What percentage of U.S. AI publications will have a Chinese co-author in 2022?
Related question. A version of this question was previously issued for 2021. You can view those forecasts here. The median crowd forecast for 2021 is 18.4%.
Context. As U.S.-China tensions increase, policymakers are paying greater attention to areas in which the two countries are entangled. One such area relevant to tech-security policy is AI research collaborations. To date, the U.S.-China decoupling trends apparent in economic and immigration data do not appear to be impacting research collaborations. Whether potential conflicts between academic and security interests will begin to affect research collaborations is unclear.
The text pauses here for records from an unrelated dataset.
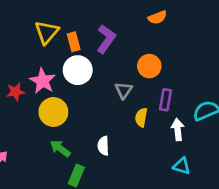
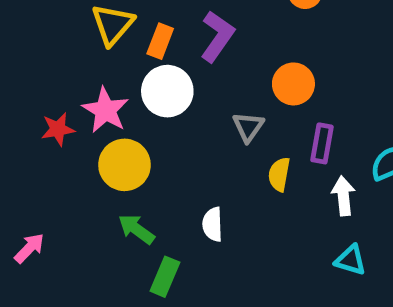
orange rectangle: (74, 42) -> (160, 41), turned 36

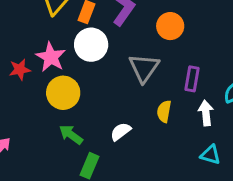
orange circle: (293, 84) -> (170, 26), moved
gray triangle: (248, 127) -> (144, 68), size x1.5
yellow semicircle: (279, 174) -> (164, 111), moved
white semicircle: (213, 224) -> (121, 132), turned 55

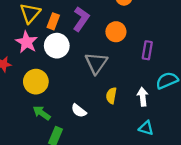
pink star: (51, 57) -> (27, 42), moved
purple rectangle: (192, 79) -> (147, 50), moved
white semicircle: (121, 132) -> (79, 111), turned -105

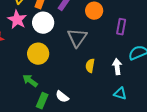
yellow circle: (36, 82) -> (38, 54), moved
white semicircle: (79, 111) -> (62, 97), moved

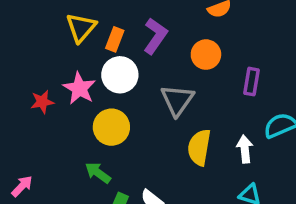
pink star: (17, 20) -> (79, 88), moved
yellow semicircle: (90, 66) -> (199, 147), size x1.5

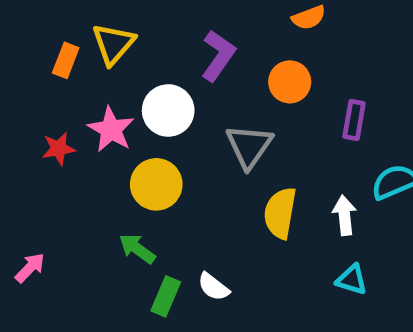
orange rectangle: (115, 39) -> (66, 60), moved

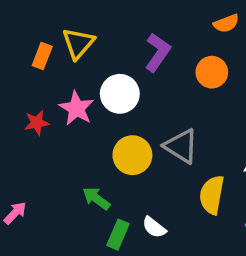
gray triangle: (249, 146) -> (181, 146), moved, turned -33
yellow circle: (156, 184) -> (132, 155), moved
yellow semicircle: (280, 213) -> (212, 195), moved

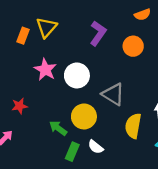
white circle: (120, 94) -> (77, 75), moved
red star: (37, 123) -> (19, 106), moved
yellow circle: (132, 155) -> (84, 116), moved

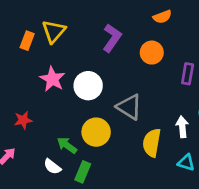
white semicircle: (96, 147) -> (52, 167), moved

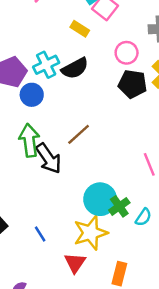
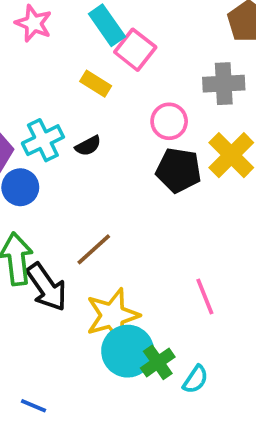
black semicircle: (75, 68) -> (88, 146), size x0.6
yellow star: (91, 233) -> (113, 315), moved
blue line: (40, 234) -> (33, 406), turned -35

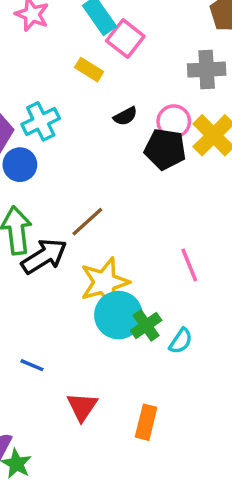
pink circle: (169, 121) -> (174, 121), moved
black semicircle: (88, 146) -> (125, 116), moved
black arrow: (47, 287) -> (44, 256), turned -87

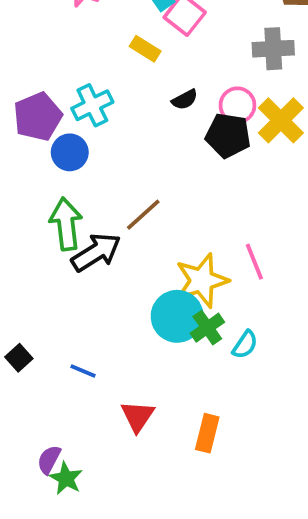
yellow star: (105, 282) -> (202, 281), moved

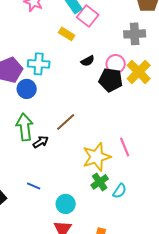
cyan cross: (92, 105) -> (39, 64), turned 30
black arrow: (96, 252) -> (41, 142), size x0.6
cyan circle: (177, 316) -> (66, 204), moved, size x0.7
blue line: (83, 371) -> (34, 186), moved

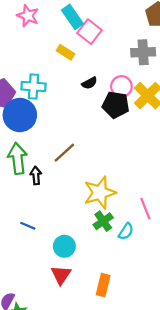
blue circle: (27, 89) -> (20, 115), size x1.5
black arrow: (41, 142) -> (36, 176), turned -63
pink line: (125, 147) -> (145, 209), moved

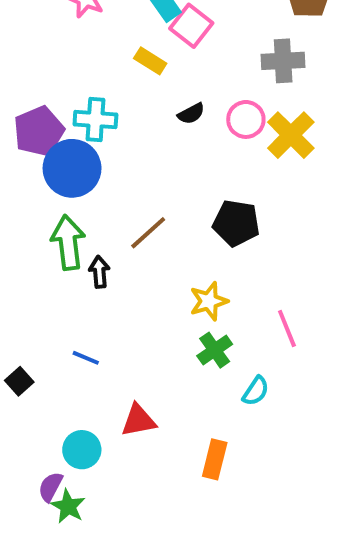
black pentagon: (116, 105) -> (236, 223), moved
yellow star: (100, 193) -> (209, 301), size x0.7
cyan semicircle: (126, 231) -> (256, 391), moved
cyan circle: (64, 246) -> (82, 450), moved
red triangle: (61, 275) -> (138, 420), moved, turned 45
Data and resolution details. This question resolves based on Dimensions data. We classified publications as AI/ML-relevant or not using a predictive model trained on arXiv publication data, where a publication is relevant if it’s categorized on arXiv under any of artificial intelligence, machine learning, computer vision, computation and language, multiagent systems, or robotics. To read more about this method, see “Identifying the Development and Application of Artificial Intelligence in Scientific Text.” A publication is a U.S. publication if any author is affiliated with a U.S.-based organization. A publication is a U.S.-China collaboration if at least one author is affiliated with a U.S.-based organization and at least one author is affiliated with a China-based organization.
The data for 2021 in the graph below is incomplete and will be updated over the course of the year.
The graph is linked directly to data from the vendor. Values on the graph can change if the vendor updates the data in ways that impact past data points. The data underlying the graph on the date the question was published is here. If the data changes to a non-trivial extent, we will notify forecasters and add a new snapshot of the data to the spreadsheet to make it easier to view the changes.